I wonder if it was Boris Karloff or Christopher Lee who was so attractive Anne Rice felt compelled to write her own version of The Mummy
which reads like a romance novel where the mummy gets the girl. It wasn't her best work by any means though I suspect it would triumph easily in competition with to-day's paranormal romances. In any case, I would certainly argue the mummy is a rather magnetic fellow in both the 1932 Universal film
and in the 1959 Hammer film
. Though neither movie is flawless and the 1932 film is by far the superior of the two.
The 1932 film is the sexier, too. It introduces the female lead, a reincarnation of Imhotep's love, a priestess of Isis, as a young woman staying in Cairo with her psychiatrist. Imhotep is the mummy played by Karloff--he's resurrected, of course, when some archaeologists tamper with artefacts they don't understand.
Though one of the men warns against opening the magic scroll with the power to raise the dead--this is Doctor Muller played by Edward Van Sloan, the same guy who plays Van Helsing in Todd Browning's Dracula
and he plays basically the same role. He's an important part of the film's weakest plot point, when he goes abruptly from trying to appease the agent of the ancient curse to fighting him. At the same moment, Imhotep for no reason decides not to take back the scroll he's been murdering people to get when he knows it's just in the next room.
But the scenes between him and Helen (Zita Johann) are wonderfully bittersweet. As usual, the good normal human fellow she's supposed to end up with is tremendously dull. Sometimes I wonder if Francis Ford Coppola didn't know what he was doing when he cast Keanu Reeves as Jonathan Harker.
Helen is confused when being put in costume returns all her memory of being the Princess Ankh-es-en-Amon as well as well as the memory of loving Imhotep. For some reason she rebuffs the big reanimated corpse.
Karloff only wears the famous bandages at the beginning of the film, spending most of the rest of it in fez and robe. And he's perfectly capable of speaking. He plays Imhotep with restraint allowing feelings to subtly play over his enormous features. One watching him has the impression of unimaginable fatigue, sadness, and a sort of hopeless but unshakable resolve.
I'd say Christopher Lee does just as well in the 1959 film though since his mummy's tongue was cut out before death he's deprived of his famous bass. There's an interesting flashback sequence to his life with the priestess but her reincarnated, present day self isn't introduced until an hour into the hour and a half film. This is when Peter Cushing as the certainly more interesting male lead suddenly looks up from his desk and realises his wife who the audience has never seen before looks exactly like the Egyptian princess he's spent a good part of his career researching.

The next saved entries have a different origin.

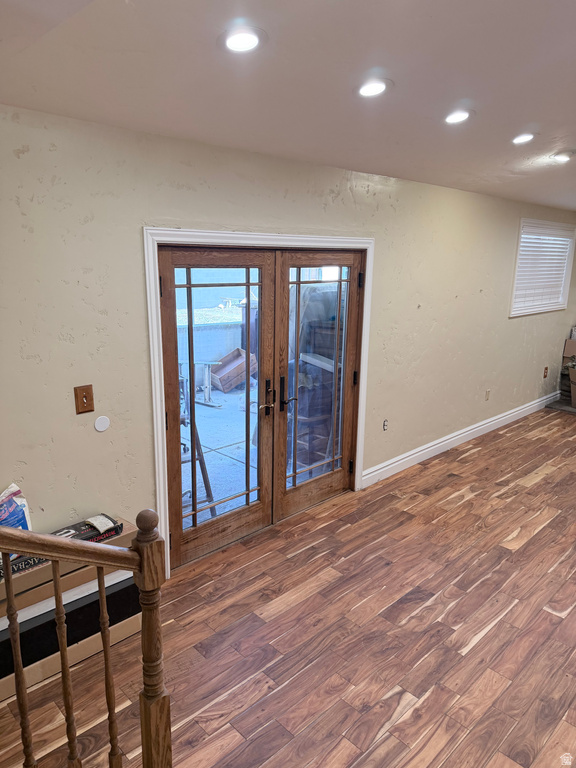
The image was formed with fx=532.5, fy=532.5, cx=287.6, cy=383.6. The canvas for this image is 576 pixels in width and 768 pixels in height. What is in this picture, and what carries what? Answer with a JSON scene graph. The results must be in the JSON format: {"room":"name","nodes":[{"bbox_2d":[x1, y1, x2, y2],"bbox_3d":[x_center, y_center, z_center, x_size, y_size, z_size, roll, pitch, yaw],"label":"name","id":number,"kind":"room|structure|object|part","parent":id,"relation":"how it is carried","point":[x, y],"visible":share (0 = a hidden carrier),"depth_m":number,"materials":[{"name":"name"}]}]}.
{"room":"basement","nodes":[
{"label":"basement","id":0,"kind":"room"},
{"bbox_2d":[0,0,575,214],"bbox_3d":[1.881,-1.345,2.309,9.465,0.154,4.454,-12,18,-43],"label":"ceiling","id":1,"kind":"structure","parent":0,"point":[556,126],"depth_m":2.15,"materials":[{"name":"white paint"}]},
{"bbox_2d":[220,26,265,53],"bbox_3d":[-0.164,-1.233,1.912,0.179,0.036,0.179,-12,18,-43],"label":"recessed light","id":2,"kind":"object","parent":1,"relation":"in","point":[231,41],"visible":0.99,"depth_m":1.89,"materials":[{"name":"white"}]},
{"bbox_2d":[356,78,390,97],"bbox_3d":[0.390,-1.357,2.441,0.179,0.041,0.179,-12,18,-43],"label":"recessed light","id":3,"kind":"object","parent":1,"relation":"in","point":[364,91],"visible":0.99,"depth_m":2.42,"materials":[{"name":"white"}]},
{"bbox_2d":[444,109,472,124],"bbox_3d":[0.934,-1.473,2.934,0.179,0.042,0.178,-12,18,-43],"label":"recessed light","id":4,"kind":"object","parent":1,"relation":"in","point":[454,116],"visible":0.99,"depth_m":2.92,"materials":[{"name":"white"}]},
{"bbox_2d":[511,133,535,144],"bbox_3d":[1.539,-1.611,3.490,0.180,0.045,0.181,-12,18,-43],"label":"recessed light","id":5,"kind":"object","parent":1,"relation":"in","point":[524,137],"visible":0.98,"depth_m":3.47,"materials":[{"name":"white"}]},
{"bbox_2d":[553,151,574,162],"bbox_3d":[2.096,-1.721,4.042,0.179,0.047,0.180,-12,18,-43],"label":"recessed light","id":6,"kind":"object","parent":1,"relation":"in","point":[564,157],"visible":0.99,"depth_m":4.01,"materials":[{"name":"white"}]},
{"bbox_2d":[0,405,575,767],"bbox_3d":[1.936,1.361,2.735,9.983,0.108,4.799,-12,18,-43],"label":"floor","id":7,"kind":"structure","parent":0,"point":[485,449],"depth_m":2.71,"materials":[{"name":"brown wood"}]},
{"bbox_2d":[0,574,143,690],"bbox_3d":[-1.174,1.176,2.511,1.018,0.244,0.222,-12,18,-43],"label":"black box","id":8,"kind":"object","parent":7,"relation":"on","point":[86,607],"visible":0.54,"depth_m":2.51,"materials":[{"name":"black"}]},
{"bbox_2d":[0,514,122,578],"bbox_3d":[-1.096,0.740,2.469,0.595,0.084,0.207,-12,18,-43],"label":"box","id":9,"kind":"object","parent":8,"relation":"on","point":[106,517],"visible":0.39,"depth_m":2.47,"materials":[{"name":"black cardboard"}]},
{"bbox_2d":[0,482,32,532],"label":"plastic bag","id":10,"kind":"object","parent":9,"relation":"on","point":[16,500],"visible":0.63,"depth_m":2.42,"materials":[{"name":"plastic"}]},
{"bbox_2d":[0,503,170,767],"bbox_3d":[-0.849,0.889,1.272,1.238,1.391,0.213,-12,18,-43],"label":"stair railing","id":11,"kind":"object","parent":7,"relation":"on","point":[53,554],"visible":1,"depth_m":1.53,"materials":[{"name":"brown wood"}]},
{"bbox_3d":[-0.825,0.971,1.657,0.031,0.984,0.032,-12,18,-43],"label":"baluster","id":12,"kind":"part","parent":11,"relation":"part of","materials":[{"name":"brown wood"}]},
{"bbox_3d":[-0.700,0.997,1.695,0.030,1.016,0.033,-12,18,-43],"label":"baluster","id":13,"kind":"part","parent":11,"relation":"part of","materials":[{"name":"brown wood"}]},
{"bbox_3d":[-0.593,0.998,1.769,0.031,0.941,0.033,-12,18,-43],"label":"baluster","id":14,"kind":"part","parent":11,"relation":"part of","materials":[{"name":"brown wood"}]},
{"bbox_2d":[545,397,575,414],"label":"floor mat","id":15,"kind":"object","parent":7,"relation":"on","point":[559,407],"visible":0.86,"depth_m":6.98,"materials":[{"name":"grey"}]},
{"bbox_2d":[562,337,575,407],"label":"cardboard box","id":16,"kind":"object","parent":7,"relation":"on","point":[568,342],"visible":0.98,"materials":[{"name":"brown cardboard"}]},
{"bbox_2d":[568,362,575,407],"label":"cardboard box","id":17,"kind":"object","parent":7,"relation":"on","point":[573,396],"visible":0.99,"depth_m":6.77,"materials":[{"name":"brown cardboard"}]},
{"bbox_2d":[563,338,575,362],"bbox_3d":[3.802,-0.405,6.864,0.338,0.324,0.379,-12,18,-43],"label":"cardboard box","id":18,"kind":"object","parent":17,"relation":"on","point":[568,352],"visible":0.99,"depth_m":6.84,"materials":[{"name":"cardboard"}]},
{"bbox_2d":[0,105,575,554],"bbox_3d":[0.770,-0.381,4.426,10.074,2.560,0.165,-12,18,-43],"label":"wall","id":19,"kind":"structure","parent":0,"point":[45,152],"depth_m":2.89,"materials":[{"name":"beige paint"}]},
{"bbox_2d":[73,384,93,414],"bbox_3d":[-1.007,0.079,2.633,0.085,0.140,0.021,-12,18,-43],"label":"light switch","id":20,"kind":"object","parent":19,"relation":"attached to","point":[83,402],"visible":0.98,"depth_m":2.63,"materials":[{"name":"brown wood"}]},
{"bbox_2d":[94,415,109,431],"bbox_3d":[-0.962,0.206,2.758,0.076,0.080,0.010,-12,18,-43],"label":"round wall plate","id":21,"kind":"object","parent":19,"relation":"attached to","point":[105,420],"visible":0.98,"depth_m":2.75,"materials":[{"name":"white plastic"}]},
{"bbox_2d":[141,227,373,576],"bbox_3d":[-0.084,0.010,3.688,2.005,2.042,0.167,-12,18,-43],"label":"door frame","id":22,"kind":"structure","parent":19,"relation":"attached to","point":[197,233],"depth_m":3.09,"materials":[{"name":"white paint"}]},
{"bbox_2d":[159,245,278,568],"bbox_3d":[-0.407,0.151,3.360,0.855,1.933,0.111,-12,18,-43],"label":"left french door","id":23,"kind":"structure","parent":22,"relation":"in","point":[252,517],"depth_m":3.33,"materials":[{"name":"brown wood"}]},
{"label":"hinge","id":24,"kind":"part","parent":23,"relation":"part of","materials":[{"name":"metal"}]},
{"bbox_3d":[-0.134,0.092,3.484,0.089,0.252,0.121,-12,18,-43],"label":"door handle","id":25,"kind":"part","parent":23,"relation":"part of","materials":[{"name":"metal"}]},
{"bbox_2d":[273,250,362,519],"bbox_3d":[0.258,0.010,3.949,0.849,1.924,0.102,-12,18,-43],"label":"right french door","id":26,"kind":"structure","parent":22,"relation":"in","point":[291,502],"depth_m":3.94,"materials":[{"name":"brown wood"}]},
{"bbox_3d":[0.001,0.070,3.638,0.105,0.261,0.137,-12,18,-43],"label":"door handle","id":27,"kind":"part","parent":26,"relation":"part of","materials":[{"name":"metal"}]},
{"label":"hinge","id":28,"kind":"part","parent":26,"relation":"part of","materials":[{"name":"black metal"}]},
{"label":"hinge","id":29,"kind":"part","parent":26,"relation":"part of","materials":[{"name":"black metal"}]},
{"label":"hinge","id":30,"kind":"part","parent":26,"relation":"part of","materials":[{"name":"black metal"}]},
{"bbox_2d":[382,419,388,430],"bbox_3d":[0.842,0.356,4.608,0.070,0.114,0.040,-12,18,-43],"label":"wall socket","id":31,"kind":"object","parent":19,"relation":"attached to","point":[385,423],"visible":0.98,"depth_m":4.60,"materials":[{"name":"white"}]},
{"bbox_2d":[362,390,557,487],"bbox_3d":[2.158,0.494,5.890,4.741,0.137,0.019,-12,18,-43],"label":"baseboard","id":32,"kind":"structure","parent":19,"relation":"attached to","point":[442,444],"depth_m":5.36,"materials":[{"name":"white paint"}]},
{"bbox_2d":[484,389,490,399],"bbox_3d":[2.164,0.118,5.778,0.073,0.124,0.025,-12,18,-43],"label":"wall socket","id":33,"kind":"object","parent":19,"relation":"attached to","point":[488,392],"visible":0.98,"depth_m":5.77,"materials":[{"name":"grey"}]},
{"bbox_2d":[509,218,574,315],"bbox_3d":[2.995,-1.373,6.373,1.568,1.090,0.159,-12,18,-43],"label":"window","id":34,"kind":"structure","parent":19,"relation":"in","point":[556,307],"depth_m":6.39,"materials":[{"name":"white plastic"}]},
{"bbox_2d":[512,224,573,311],"bbox_3d":[3.036,-1.369,6.355,1.271,0.905,0.051,-12,18,-43],"label":"window blind","id":35,"kind":"object","parent":34,"relation":"attached to","point":[524,236],"visible":0.73,"depth_m":6.32,"materials":[{"name":"white plastic"}]},
{"bbox_2d":[543,366,548,377],"bbox_3d":[3.292,-0.155,6.803,0.077,0.141,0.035,-12,18,-43],"label":"wall socket","id":36,"kind":"object","parent":19,"relation":"attached to","point":[546,368],"visible":0.98,"depth_m":6.79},
{"label":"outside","id":37,"kind":"structure","parent":0,"visible":0},
{"bbox_2d":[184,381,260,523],"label":"patio ground","id":38,"kind":"structure","parent":37,"point":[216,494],"depth_m":5.52,"materials":[{"name":"grey concrete"}]},
{"bbox_2d":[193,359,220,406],"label":"sawhorse","id":39,"kind":"object","parent":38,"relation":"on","point":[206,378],"visible":0.67,"depth_m":6.92,"materials":[{"name":"white metal"}]},
{"bbox_2d":[209,347,257,392],"bbox_3d":[-0.803,-0.196,7.951,0.725,0.533,0.509,-12,18,-43],"label":"wooden crate","id":40,"kind":"object","parent":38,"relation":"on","point":[219,375],"visible":0.77,"depth_m":7.77,"materials":[{"name":"brown wood"}]},
{"label":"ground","id":41,"kind":"structure","parent":37,"visible":0},
{"bbox_2d":[178,372,214,515],"bbox_3d":[-0.884,0.448,4.088,0.499,1.107,0.530,-12,18,-43],"label":"stepladder","id":42,"kind":"object","parent":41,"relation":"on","point":[208,483],"visible":0.4,"depth_m":4.06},
{"bbox_2d":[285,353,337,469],"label":"glass pane","id":43,"kind":"object","parent":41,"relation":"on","point":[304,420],"visible":0.48,"depth_m":4.86,"materials":[{"name":"clear glass"}]}
]}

She barely has enough time to be recognised and carried off by the mummy, though we do get this classic image.
This is when she faints after realising she has complete control over the homicidal dead man. The fainting spells do seem to strike some gothic ladies at the most inopportune times.
Where the 1932 film looks like it was at least partially shot in Egypt, the 1959 film was clearly shot entirely in England, making copious use of an indoor set for desert exteriors.
There's a lot of coloured lighting in the film, a lot of inexplicable lighting. Sometimes it looks cheap, sometimes it has that big, artificial charm of a Hammer film.